As other reviewers have noted the basic story here, I will note that Casper has found out a lot of information about African Americans who lived and worked on the grounds of Mount Vernon through the 1800s. He is not interested in trashing George Washington, but in getting at the lives of "unsung" people and then using their lives to discuss larger themes in American life. It's a nice blend of local and national history, with the emphasis on the local. Two small points, one good, one less good. On the bright side there is humor here--especially the pilfering tourists who want to take just a little piece of the place home with them. My only complaint was that somehow I missed the point that the chapters were chronological in order, not by theme or person, and I was baffled for the first few dozen pages until I figured that out. Maybe my bad, maybe it could be clearer.

Sarah Johnson's Mount Vernon: Forgotten History of an American Shrine

We found this book to very interesting and very detailed. Scott Casper's research was superb!

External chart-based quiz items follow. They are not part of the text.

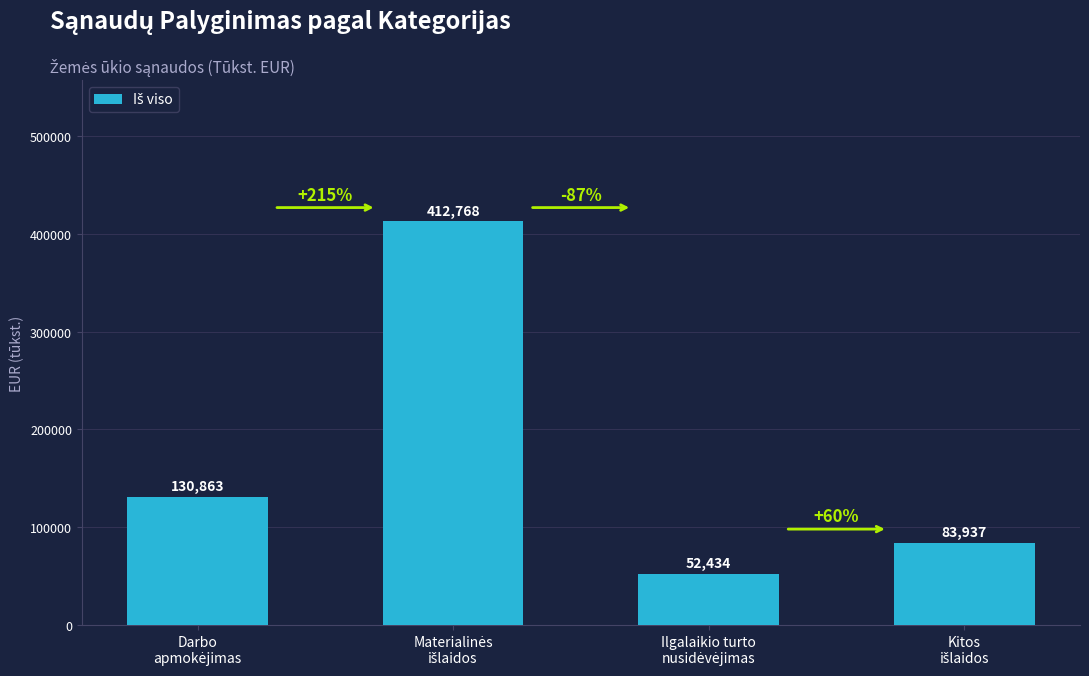

Count the number of data series in this chart.

1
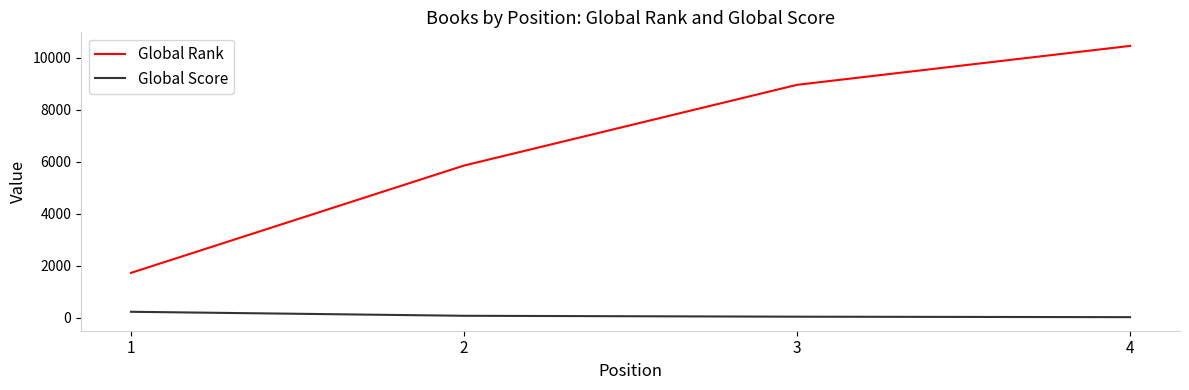

What are all the series names shown in the legend?

Global Rank, Global Score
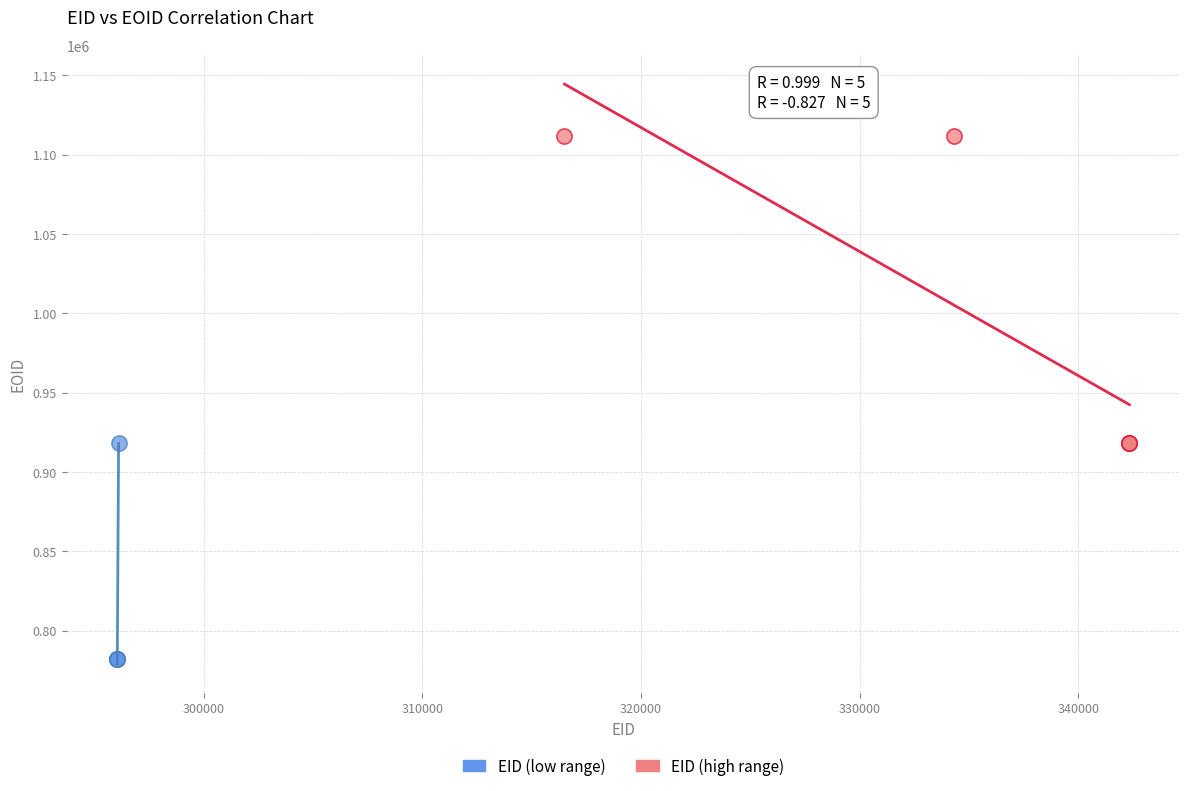

Which series reaches the maximum Y coordinate?

EID (high range)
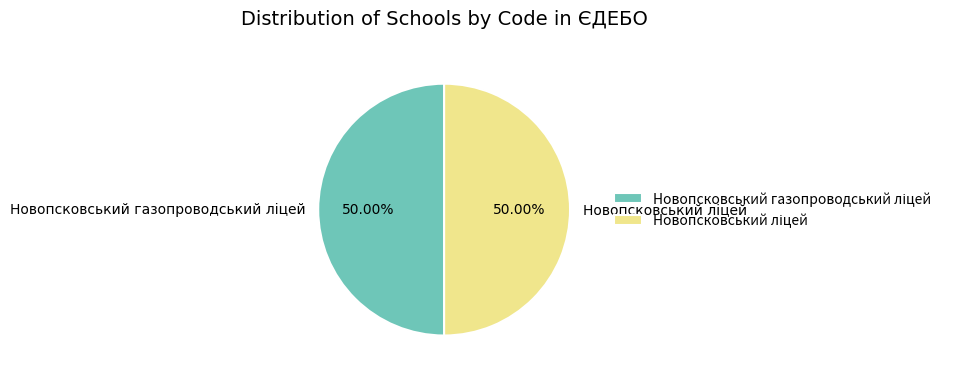

What percentage do Новопсковський газопроводський ліцей and Новопсковський ліцей together represent?

100.0%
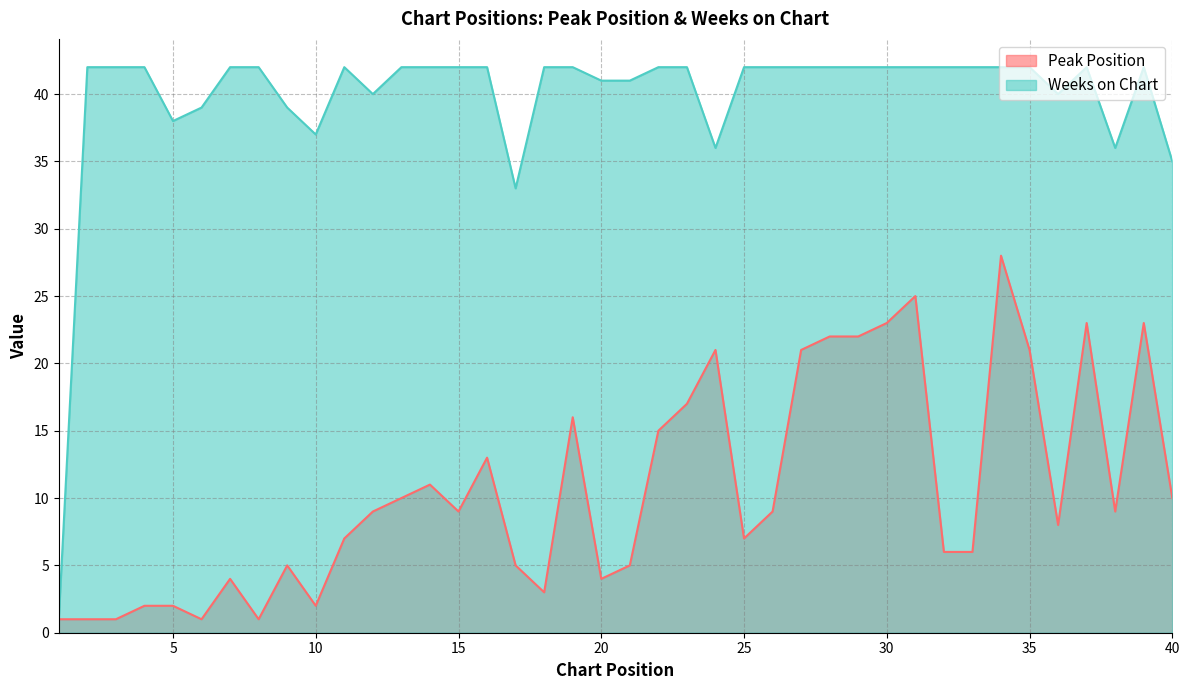

What is the smallest value displayed?

1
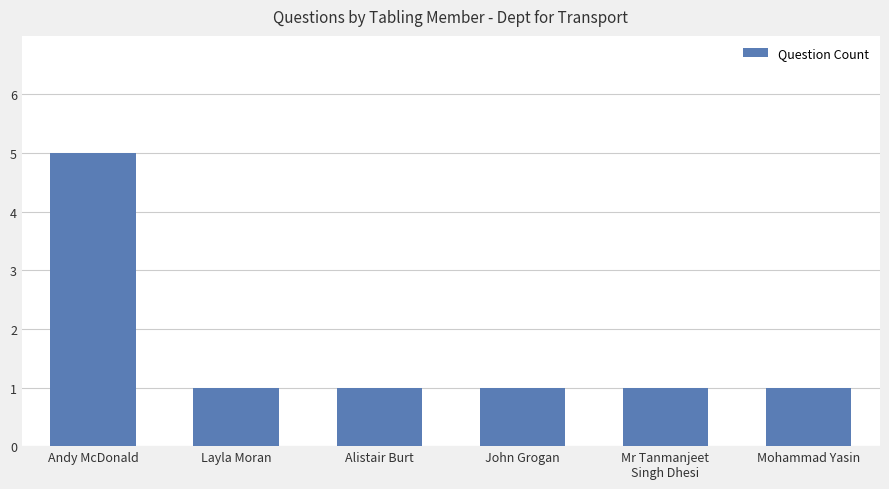

What is the change in value from Andy McDonald to Alistair Burt?

-4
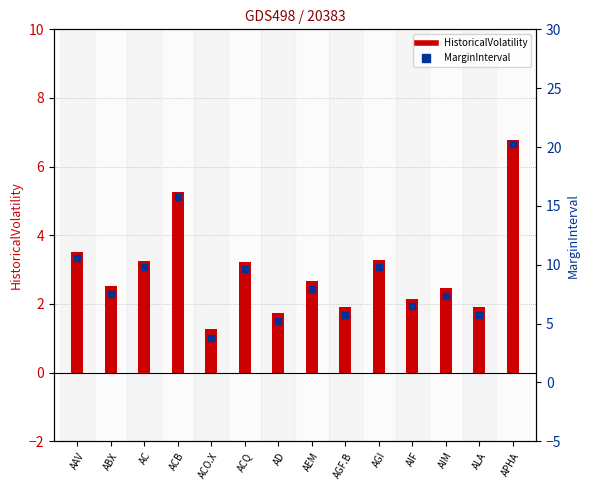

Is the value of MarginInterval at AIF greater than the value of HistoricalVolatility at AD?

Yes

It wasn't until I finished this book that I realized how good it was

This is a history of Mount Vernon following the death of George Washington. Because it is a story of the everyday life on and operation of the estate, it is a story of 200 years of African American history. There is a parallel history here too, about the pioneer days of the historic preservation movement. Early vistors to Mount Vernon believed what they wanted to believe. Knowing Washington's will had freed his slaves (upon the death of Martha, who released them early) one could ignore reality and presume that those who labored in the field and encountered visitors were free. For 60 years it bubbles into public consciousness only every now and then that they are not. In the first part of the book, Sarah is in the background as we learn about Washington's heirs, Martha's dower slaves, crops, the buying, selling and renting of people, and the precursors of the tourist trade yet to come. Sarah becomes the central vehicle for the story in the later half of the book. Sarah is a perfect vehicle for this history because her life illustrates her times. Augustine Washington assumed control of this estate at age 21. From his mother, he received Sarah's mother Hannah, and noted her additions to his assets when she bore children. In 1844 he hired Hannah out to a cousin for $24 for the year. She returned from this forced labor pregnant and delivered a mulatto child naming her Sarah with her grandfather's last name, Parker. Later, when Mount Vernon was sold to a preservation society, which in part preserved it from the raveges of the Civil War, Sarah was also sold. In freedom she returned to her home, Mount Vernon, and became an employee of the new society. The saga of Sarah's family, a metaphor for the contemporaneous sagas of thousands of African Americans, is told against the growth of Mount Vernon as a national shrine and tourist destination. While Mount Vernon is buffered, it cannot help but be effected by the successionist fervor, the civil war, the war's unsettling aftermath, Jim Crow, and World Wars I and II. Scott Casper takes the reader through all this, up to the present nascent awareness of the role of African Americans in history. On p. 219 there is a eloquent piece on Sarah who we know she was and who she may have been. This is a short book, but its ideas will stay with you a long time.

Sarah Johnson Mount Vernon Review

Its a very interesting book-we had no problems in receiving the book and it arrived in great condition.

A window into another world

Casper artfully unravels the layers of mythology and reality at Mount Vernon. Sarah Johnson's Mount Vernon is accessible to lay readers and driven by the compelling stories of the black and white residents of a national shrine.